_GIVEN RECORDS:_

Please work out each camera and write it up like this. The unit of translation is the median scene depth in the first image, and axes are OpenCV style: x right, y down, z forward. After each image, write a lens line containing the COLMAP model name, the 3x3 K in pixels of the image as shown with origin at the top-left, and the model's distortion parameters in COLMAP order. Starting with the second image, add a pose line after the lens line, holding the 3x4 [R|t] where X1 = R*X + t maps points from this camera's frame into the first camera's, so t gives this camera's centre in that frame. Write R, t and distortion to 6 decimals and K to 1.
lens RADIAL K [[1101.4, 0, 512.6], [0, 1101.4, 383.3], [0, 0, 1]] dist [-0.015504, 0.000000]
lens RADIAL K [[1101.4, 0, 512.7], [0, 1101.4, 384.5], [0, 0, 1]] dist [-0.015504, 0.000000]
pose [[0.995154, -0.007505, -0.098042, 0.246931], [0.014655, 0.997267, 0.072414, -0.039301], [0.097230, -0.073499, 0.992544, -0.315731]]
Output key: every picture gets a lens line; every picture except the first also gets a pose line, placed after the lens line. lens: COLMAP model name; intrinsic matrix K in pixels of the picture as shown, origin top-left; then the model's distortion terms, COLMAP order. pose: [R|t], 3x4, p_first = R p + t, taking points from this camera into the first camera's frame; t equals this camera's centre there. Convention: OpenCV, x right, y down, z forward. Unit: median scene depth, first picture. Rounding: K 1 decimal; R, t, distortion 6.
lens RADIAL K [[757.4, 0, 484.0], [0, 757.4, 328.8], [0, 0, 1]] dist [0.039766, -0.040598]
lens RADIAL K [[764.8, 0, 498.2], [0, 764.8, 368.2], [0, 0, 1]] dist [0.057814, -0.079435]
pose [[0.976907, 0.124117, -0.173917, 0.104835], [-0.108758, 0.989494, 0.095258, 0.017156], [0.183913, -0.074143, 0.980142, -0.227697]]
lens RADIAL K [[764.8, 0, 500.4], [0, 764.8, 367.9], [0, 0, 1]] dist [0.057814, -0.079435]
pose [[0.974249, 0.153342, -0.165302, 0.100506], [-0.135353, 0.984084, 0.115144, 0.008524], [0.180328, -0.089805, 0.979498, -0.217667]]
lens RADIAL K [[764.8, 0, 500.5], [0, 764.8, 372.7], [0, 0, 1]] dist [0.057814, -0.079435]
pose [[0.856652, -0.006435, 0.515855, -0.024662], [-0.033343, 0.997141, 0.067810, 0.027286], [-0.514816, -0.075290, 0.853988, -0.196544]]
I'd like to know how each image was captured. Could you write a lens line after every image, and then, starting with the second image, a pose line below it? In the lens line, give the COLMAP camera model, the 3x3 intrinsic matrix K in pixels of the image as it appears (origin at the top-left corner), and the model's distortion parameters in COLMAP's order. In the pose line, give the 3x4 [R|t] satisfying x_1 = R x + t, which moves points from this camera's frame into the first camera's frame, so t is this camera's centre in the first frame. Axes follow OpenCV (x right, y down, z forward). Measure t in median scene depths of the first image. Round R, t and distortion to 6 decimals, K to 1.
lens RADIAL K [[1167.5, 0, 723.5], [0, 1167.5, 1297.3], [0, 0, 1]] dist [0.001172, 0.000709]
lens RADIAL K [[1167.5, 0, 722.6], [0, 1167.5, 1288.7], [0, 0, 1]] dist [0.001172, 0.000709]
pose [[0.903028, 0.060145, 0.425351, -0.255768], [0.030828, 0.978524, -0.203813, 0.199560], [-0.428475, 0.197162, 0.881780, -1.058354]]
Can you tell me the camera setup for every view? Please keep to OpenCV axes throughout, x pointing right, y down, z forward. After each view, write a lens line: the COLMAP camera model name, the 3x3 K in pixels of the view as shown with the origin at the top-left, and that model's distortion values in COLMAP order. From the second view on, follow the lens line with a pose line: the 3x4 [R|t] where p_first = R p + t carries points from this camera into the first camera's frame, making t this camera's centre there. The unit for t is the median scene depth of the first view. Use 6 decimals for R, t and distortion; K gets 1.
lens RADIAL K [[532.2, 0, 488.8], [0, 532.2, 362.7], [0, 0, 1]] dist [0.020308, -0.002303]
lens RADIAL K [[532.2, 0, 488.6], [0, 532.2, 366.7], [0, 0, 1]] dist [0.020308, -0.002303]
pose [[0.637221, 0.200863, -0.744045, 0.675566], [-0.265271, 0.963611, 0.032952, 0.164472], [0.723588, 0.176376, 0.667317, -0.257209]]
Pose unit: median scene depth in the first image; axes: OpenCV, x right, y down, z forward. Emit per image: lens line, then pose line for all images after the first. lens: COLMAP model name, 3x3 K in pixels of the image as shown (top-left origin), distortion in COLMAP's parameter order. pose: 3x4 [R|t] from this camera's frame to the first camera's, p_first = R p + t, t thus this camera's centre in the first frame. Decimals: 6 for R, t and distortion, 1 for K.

_PROBLEM STATEMENT:_
Put each line of the listing above into a numbered list, leaving out any blank lines.

_REPLY TO THE TASK:_
1. Please work out each camera and write it up like this. The unit of translation is the median scene depth in the first image, and axes are OpenCV style: x right, y down, z forward. After each image, write a lens line containing the COLMAP model name, the 3x3 K in pixels of the image as shown with origin at the top-left, and the model's distortion parameters in COLMAP order. Starting with the second image, add a pose line after the lens line, holding the 3x4 [R|t] where X1 = R*X + t maps points from this camera's frame into the first camera's, so t gives this camera's centre in that frame. Write R, t and distortion to 6 decimals and K to 1.
2. lens RADIAL K [[1101.4, 0, 512.6], [0, 1101.4, 383.3], [0, 0, 1]] dist [-0.015504, 0.000000]
3. lens RADIAL K [[1101.4, 0, 512.7], [0, 1101.4, 384.5], [0, 0, 1]] dist [-0.015504, 0.000000]
4. pose [[0.995154, -0.007505, -0.098042, 0.246931], [0.014655, 0.997267, 0.072414, -0.039301], [0.097230, -0.073499, 0.992544, -0.315731]]
5. Output key: every picture gets a lens line; every picture except the first also gets a pose line, placed after the lens line. lens: COLMAP model name; intrinsic matrix K in pixels of the picture as shown, origin top-left; then the model's distortion terms, COLMAP order. pose: [R|t], 3x4, p_first = R p + t, taking points from this camera into the first camera's frame; t equals this camera's centre there. Convention: OpenCV, x right, y down, z forward. Unit: median scene depth, first picture. Rounding: K 1 decimal; R, t, distortion 6.
6. lens RADIAL K [[757.4, 0, 484.0], [0, 757.4, 328.8], [0, 0, 1]] dist [0.039766, -0.040598]
7. lens RADIAL K [[764.8, 0, 498.2], [0, 764.8, 368.2], [0, 0, 1]] dist [0.057814, -0.079435]
8. pose [[0.976907, 0.124117, -0.173917, 0.104835], [-0.108758, 0.989494, 0.095258, 0.017156], [0.183913, -0.074143, 0.980142, -0.227697]]
9. lens RADIAL K [[764.8, 0, 500.4], [0, 764.8, 367.9], [0, 0, 1]] dist [0.057814, -0.079435]
10. pose [[0.974249, 0.153342, -0.165302, 0.100506], [-0.135353, 0.984084, 0.115144, 0.008524], [0.180328, -0.089805, 0.979498, -0.217667]]
11. lens RADIAL K [[764.8, 0, 500.5], [0, 764.8, 372.7], [0, 0, 1]] dist [0.057814, -0.079435]
12. pose [[0.856652, -0.006435, 0.515855, -0.024662], [-0.033343, 0.997141, 0.067810, 0.027286], [-0.514816, -0.075290, 0.853988, -0.196544]]
13. I'd like to know how each image was captured. Could you write a lens line after every image, and then, starting with the second image, a pose line below it? In the lens line, give the COLMAP camera model, the 3x3 intrinsic matrix K in pixels of the image as it appears (origin at the top-left corner), and the model's distortion parameters in COLMAP's order. In the pose line, give the 3x4 [R|t] satisfying x_1 = R x + t, which moves points from this camera's frame into the first camera's frame, so t is this camera's centre in the first frame. Axes follow OpenCV (x right, y down, z forward). Measure t in median scene depths of the first image. Round R, t and distortion to 6 decimals, K to 1.
14. lens RADIAL K [[1167.5, 0, 723.5], [0, 1167.5, 1297.3], [0, 0, 1]] dist [0.001172, 0.000709]
15. lens RADIAL K [[1167.5, 0, 722.6], [0, 1167.5, 1288.7], [0, 0, 1]] dist [0.001172, 0.000709]
16. pose [[0.903028, 0.060145, 0.425351, -0.255768], [0.030828, 0.978524, -0.203813, 0.199560], [-0.428475, 0.197162, 0.881780, -1.058354]]
17. Can you tell me the camera setup for every view? Please keep to OpenCV axes throughout, x pointing right, y down, z forward. After each view, write a lens line: the COLMAP camera model name, the 3x3 K in pixels of the view as shown with the origin at the top-left, and that model's distortion values in COLMAP order. From the second view on, follow the lens line with a pose line: the 3x4 [R|t] where p_first = R p + t carries points from this camera into the first camera's frame, making t this camera's centre there. The unit for t is the median scene depth of the first view. Use 6 decimals for R, t and distortion; K gets 1.
18. lens RADIAL K [[532.2, 0, 488.8], [0, 532.2, 362.7], [0, 0, 1]] dist [0.020308, -0.002303]
19. lens RADIAL K [[532.2, 0, 488.6], [0, 532.2, 366.7], [0, 0, 1]] dist [0.020308, -0.002303]
20. pose [[0.637221, 0.200863, -0.744045, 0.675566], [-0.265271, 0.963611, 0.032952, 0.164472], [0.723588, 0.176376, 0.667317, -0.257209]]
21. Pose unit: median scene depth in the first image; axes: OpenCV, x right, y down, z forward. Emit per image: lens line, then pose line for all images after the first. lens: COLMAP model name, 3x3 K in pixels of the image as shown (top-left origin), distortion in COLMAP's parameter order. pose: 3x4 [R|t] from this camera's frame to the first camera's, p_first = R p + t, t thus this camera's centre in the first frame. Decimals: 6 for R, t and distortion, 1 for K.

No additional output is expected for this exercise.